Cartographier l'esprit en réseaux : la Cognitive Network Science face à l'IAMapping the mind as a network: Cognitive Network Science meets AI

Avec Christophe Cruz, Hussam Ghanem, Samir Jabbar, Sarah Theroine, Laurent Gautier, Maria Alice Bertolim et Hocine Cherifi, nous venons de terminer une revue systématique sur la Cognitive Network Science (CNS) appliquée aux systèmes homme-IA, soumise à la conférence KES 2026 et destinée à Procedia Computer Science (Elsevier). Le code, les figures et les données bibliographiques sont déjà publics sur GitHub.

Lien vers l’article : [À COMPLÉTER une fois le DOI final attribué par l’éditeur].

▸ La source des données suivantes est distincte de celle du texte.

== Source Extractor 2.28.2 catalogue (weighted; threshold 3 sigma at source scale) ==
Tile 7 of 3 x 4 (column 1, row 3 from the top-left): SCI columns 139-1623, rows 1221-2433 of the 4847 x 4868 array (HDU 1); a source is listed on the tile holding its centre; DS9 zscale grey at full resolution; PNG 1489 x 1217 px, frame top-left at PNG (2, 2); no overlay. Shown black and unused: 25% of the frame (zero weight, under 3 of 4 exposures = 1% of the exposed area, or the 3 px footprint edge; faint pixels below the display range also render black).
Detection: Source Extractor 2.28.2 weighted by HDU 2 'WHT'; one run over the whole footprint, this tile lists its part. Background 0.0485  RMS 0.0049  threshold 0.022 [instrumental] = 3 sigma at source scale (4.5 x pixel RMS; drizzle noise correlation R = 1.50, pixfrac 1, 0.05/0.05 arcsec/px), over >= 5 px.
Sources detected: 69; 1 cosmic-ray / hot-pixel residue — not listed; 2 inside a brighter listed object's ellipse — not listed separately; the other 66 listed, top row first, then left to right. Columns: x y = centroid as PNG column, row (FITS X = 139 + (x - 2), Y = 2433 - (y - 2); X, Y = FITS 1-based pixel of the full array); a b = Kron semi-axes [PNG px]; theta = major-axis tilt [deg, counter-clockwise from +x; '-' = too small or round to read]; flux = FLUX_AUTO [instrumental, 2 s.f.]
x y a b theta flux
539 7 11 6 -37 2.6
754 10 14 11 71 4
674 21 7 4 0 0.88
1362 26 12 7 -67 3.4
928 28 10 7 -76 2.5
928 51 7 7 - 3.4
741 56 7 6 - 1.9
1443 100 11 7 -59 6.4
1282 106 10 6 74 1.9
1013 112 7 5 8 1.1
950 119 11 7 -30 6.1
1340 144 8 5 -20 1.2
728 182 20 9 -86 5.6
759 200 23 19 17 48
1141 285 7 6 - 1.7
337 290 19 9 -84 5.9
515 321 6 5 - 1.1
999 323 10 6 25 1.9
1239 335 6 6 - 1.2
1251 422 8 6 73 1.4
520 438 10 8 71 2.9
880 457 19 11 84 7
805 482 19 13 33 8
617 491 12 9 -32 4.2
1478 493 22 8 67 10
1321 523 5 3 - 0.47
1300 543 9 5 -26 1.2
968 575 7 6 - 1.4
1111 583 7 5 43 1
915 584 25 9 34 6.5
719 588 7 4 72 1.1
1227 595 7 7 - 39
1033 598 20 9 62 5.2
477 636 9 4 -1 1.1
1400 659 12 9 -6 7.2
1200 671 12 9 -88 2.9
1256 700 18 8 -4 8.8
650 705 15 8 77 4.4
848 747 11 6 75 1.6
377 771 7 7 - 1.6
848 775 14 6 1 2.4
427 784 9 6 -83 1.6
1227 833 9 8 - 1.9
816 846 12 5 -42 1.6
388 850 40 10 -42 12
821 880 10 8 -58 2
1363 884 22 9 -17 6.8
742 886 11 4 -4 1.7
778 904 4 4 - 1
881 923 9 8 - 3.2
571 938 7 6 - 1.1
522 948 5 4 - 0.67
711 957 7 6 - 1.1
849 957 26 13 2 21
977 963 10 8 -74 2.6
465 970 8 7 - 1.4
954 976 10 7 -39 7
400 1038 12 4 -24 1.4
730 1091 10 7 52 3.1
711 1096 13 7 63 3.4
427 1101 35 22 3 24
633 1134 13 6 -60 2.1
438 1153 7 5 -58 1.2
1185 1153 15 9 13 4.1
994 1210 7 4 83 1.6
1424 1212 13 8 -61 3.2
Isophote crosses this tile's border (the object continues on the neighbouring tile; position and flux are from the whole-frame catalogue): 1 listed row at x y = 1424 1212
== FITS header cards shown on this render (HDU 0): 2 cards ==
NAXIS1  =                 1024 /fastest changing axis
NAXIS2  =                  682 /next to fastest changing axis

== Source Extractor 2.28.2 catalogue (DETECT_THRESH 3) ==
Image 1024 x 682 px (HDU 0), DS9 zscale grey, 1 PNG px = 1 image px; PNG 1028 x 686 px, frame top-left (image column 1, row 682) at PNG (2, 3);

L’idée de départ : penser en réseau plutôt qu’en liste

La Cognitive Network Science, c’est l’un des deux axes de recherche que j’indique sur ce site, à côté de l’IA en éducation. L’idée de base est simple : au lieu de représenter ce que quelqu’un sait ou ressent comme une liste de faits isolés, on le représente comme un réseau. Chaque mot, concept ou émotion devient un nœud ; chaque lien entre deux nœuds (parce qu’ils se ressemblent, se prononcent pareil, ou apparaissent souvent ensemble) devient une arête. Une fois ce réseau dessiné, on peut lui appliquer les outils classiques de la théorie des graphes : quels concepts sont les plus centraux ? Y a-t-il des zones densément connectées (des « communautés » de sens) ? Quelle est la distance, en nombre de liens, entre deux idées apparemment sans rapport ?

Ce type de réseau, construit à partir des associations libres d’une personne sur un sujet donné, s’appelle un forma mentis network : littéralement, la structure de son état d’esprit sur ce sujet. C’est un outil puissant pour rendre visibles des biais qui, autrement, resteraient de simples impressions.

Glissez un mot pour le déplacer, touchez-le (ou cliquez) pour voir ses liens directs en surbrillance. « chien » a beaucoup plus de connexions que « griffe » : c'est ça, la centralité. Et « animal » relie deux groupes distincts (chien et chat) sans vraiment appartenir à aucun des deux : c'est ça, un pont entre communautés.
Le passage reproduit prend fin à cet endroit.